Users with long-lived refresh tokens (issued before the key rotation) still get access tokens signed with v1. The token exp (expiry) has not passed, but the key's X.509 certificate has expired.
But why was the X.509 certificate set to expire? Check how the signing keys are generated:
$ kubectl get secret keycloak-signing-keys -n auth -o jsonpath='{.data.realm-key-v1\.pem}' | base64 -d | openssl x509 -noout -text | grep -E "Not Before|Not After|Issuer"
Issuer: CN = keycloak-signing-ca
Not Before: Mar 19 00:00:00 2025 GMT
Not After : Mar 18 23:59:59 2026 GMT
The key certificate has a 1-year validity, generated by AWS KMS. Keycloak was configured to use AWS KMS for key material with auto-generated wrapping certificates that have a 1-year TTL. When the certificate expires, the key is still valid in KMS but the X.509 wrapper is rejected by validators doing certificate chain validation.
Domain Bridge: Why This Crossed Domains¶
Key insight: The symptom was OIDC authentication failures (security), the root cause was an expired X.509 certificate wrapping the old signing key in Keycloak (kubernetes_ops), and the fix requires rotating the KMS key material and regenerating the wrapping certificate (cloud). This is common because: OIDC signing keys have multiple layers — the cryptographic key itself, the X.509 certificate wrapping it, and the JWKS endpoint serving it. Key rotation handles the signing key but may not handle the certificate wrapper.

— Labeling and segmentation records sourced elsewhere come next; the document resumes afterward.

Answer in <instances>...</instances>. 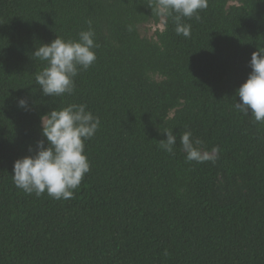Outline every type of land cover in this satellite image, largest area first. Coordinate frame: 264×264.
Instances as JSON below:
<instances>
[{
  "label": "trees",
  "instance_id": "1",
  "mask_svg": "<svg viewBox=\"0 0 264 264\" xmlns=\"http://www.w3.org/2000/svg\"><path fill=\"white\" fill-rule=\"evenodd\" d=\"M155 6L0 0V264H264V122L234 107L264 49V0H208L199 20L182 19L187 38ZM89 21L95 63L74 94L44 96L32 53L78 40ZM144 25L158 29L143 36ZM69 104L101 122L85 141L90 171L71 199L28 194L14 163L45 139L40 117ZM167 131L172 153L159 144ZM184 132L215 156L189 161Z\"/></svg>",
  "mask_w": 264,
  "mask_h": 264
},
{
  "label": "clouds",
  "instance_id": "2",
  "mask_svg": "<svg viewBox=\"0 0 264 264\" xmlns=\"http://www.w3.org/2000/svg\"><path fill=\"white\" fill-rule=\"evenodd\" d=\"M208 7V0H156L155 12L162 24L175 14L176 34L189 37L191 25L182 23L183 18L195 16ZM79 33L78 40H65L59 36L51 43H41L32 53L46 66L36 74L35 81L44 96L59 98L75 92V77L80 70L89 69L96 61L95 32L91 28ZM131 30V27L129 28ZM247 80L237 90L240 102L234 107L245 114L251 113L257 122H264V49L252 53ZM18 107L29 111L28 101L20 98ZM42 136L35 148L29 147L32 155L14 163L12 175L17 188L37 197L45 192L54 199H71L90 171V162L85 154V141L96 134L100 119L87 110L85 104H69L49 111L40 117ZM166 141H160L162 150L172 153L176 137L165 132ZM47 143V146H46ZM182 149L189 161L204 159L196 146L200 141L192 140L191 132L181 135Z\"/></svg>",
  "mask_w": 264,
  "mask_h": 264
},
{
  "label": "rangeland",
  "instance_id": "3",
  "mask_svg": "<svg viewBox=\"0 0 264 264\" xmlns=\"http://www.w3.org/2000/svg\"><path fill=\"white\" fill-rule=\"evenodd\" d=\"M230 5H239V2H232V3H230ZM159 28H160V30H162L163 29V25H160ZM156 29H158V27L155 26V25H146V26L144 25L141 28V33H142L143 36L152 37L153 34H154V31ZM200 151H201V153L203 155H205L208 158H213L215 156V152H209V151H207L205 149H201Z\"/></svg>",
  "mask_w": 264,
  "mask_h": 264
}]
</instances>
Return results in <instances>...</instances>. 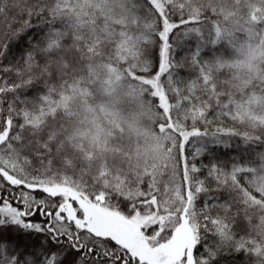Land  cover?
I'll return each instance as SVG.
<instances>
[{
  "label": "snow or ice",
  "instance_id": "6c2138e0",
  "mask_svg": "<svg viewBox=\"0 0 264 264\" xmlns=\"http://www.w3.org/2000/svg\"><path fill=\"white\" fill-rule=\"evenodd\" d=\"M0 264H264V0H0Z\"/></svg>",
  "mask_w": 264,
  "mask_h": 264
}]
</instances>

Cloud KMS adds another layer of abstraction.
Root Cause¶
The Keycloak OIDC signing key (realm-key-v1) was wrapped in a self-signed X.509 certificate with a 1-year validity period. The certificate expired, but the key was still in PASSIVE state for validating existing tokens. The auth-gateway performs X.509 certificate validation as part of JWT signature verification, rejecting any token signed with a key whose wrapping certificate has expired. 34% of users had tokens signed with the old key, causing intermittent authentication failures.